CP has a contract with a company called Canpotex, which markets potash internationally on behalf of the three biggest Saskatchewan producers. One of those is Potash Corp. of Saskatchewan (TSX:POT).

"We're in an incredibly busy period with Canpotex shipments around the world, and this will certainly have a short-term impact on our ability to move product," said company spokesman Bill Johnson.

"It is our sincere hope that CP will return to work very soon. We would not want to see this strike go on for any extended period of time."

Saskatchewan's Minister of Energy and Resources wrote a letter to federal Labour Minister Lisa Raitt on Thursday urging a quick end to the work stoppage.

"CP's rail network is critical in moving Saskatchewan grain, oil, timber and minerals to markets all over the world," wrote Bill Boyd.

"Without this connection, jobs and investment are at significant risk, and so is our international reputation as a reliable supplier of valuable products."

Raitt has said she's ready to introduce back-to-work legislation as soon as Monday if the two sides can't come to an agreement.

Boyd said it's best if CP and the Teamsters reach a deal on their own, but urged Raitt to step in if they don't.

"We want to see them move with back-to-work legislation as soon as possible — if we do not see successful negotiations within hours," he told reporters in Regina.

In an interview with Business News Network, Raitt said she'll assess the situation on Monday to decide whether it's necessary to force an end to the strike.

"We actually don't quite know exactly what kind of effect it's going to have on the economy. You can see that there are some shippers out there who are looking at alternative methods in order to send their goods and other people do have stockpiles ready to go," she said.

"So it's a matter of how long these other third parties can hold out while the parties are at the table negotiating themselves, and if we do see that there's an imbalance, we are prepared and we have the ability to act in a quick manner. But right now, they should be trying to do their deals."

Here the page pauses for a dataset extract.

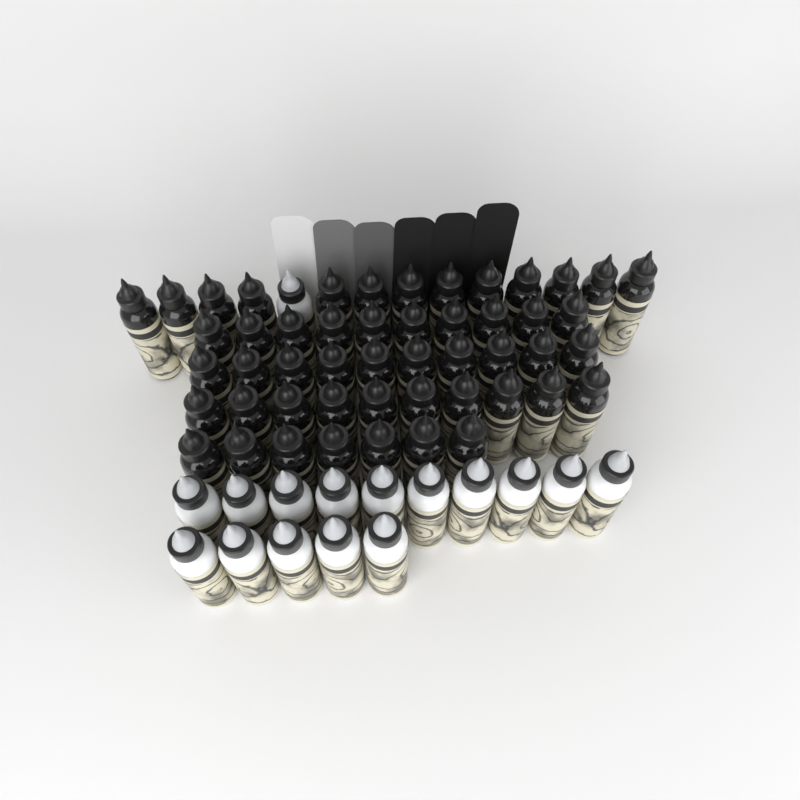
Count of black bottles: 50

The federal New Democrats say federal intervention is unacceptable and that the dispute should only be resolved through negotiation.

On Thursday, the Grain Growers of Canada wrote an open letter to Opposition leader Thomas Mulcair asking for his party's support in imposing back-to-work legislation.

"We do recognize and appreciate your party's concern for labour rights, a fair process for resolving collective agreements and for negotiating tactics up to and including the right to strike," the group said.

"However, disruptions to rail service directly impact farm families and farm income. Farmers have just incurred huge costs for seed, fertilizer, fuel and the other inputs needed to put a crop in the ground and those bills are due very soon. Farmers count on delivering some of their grain at this time of year for that cash flow."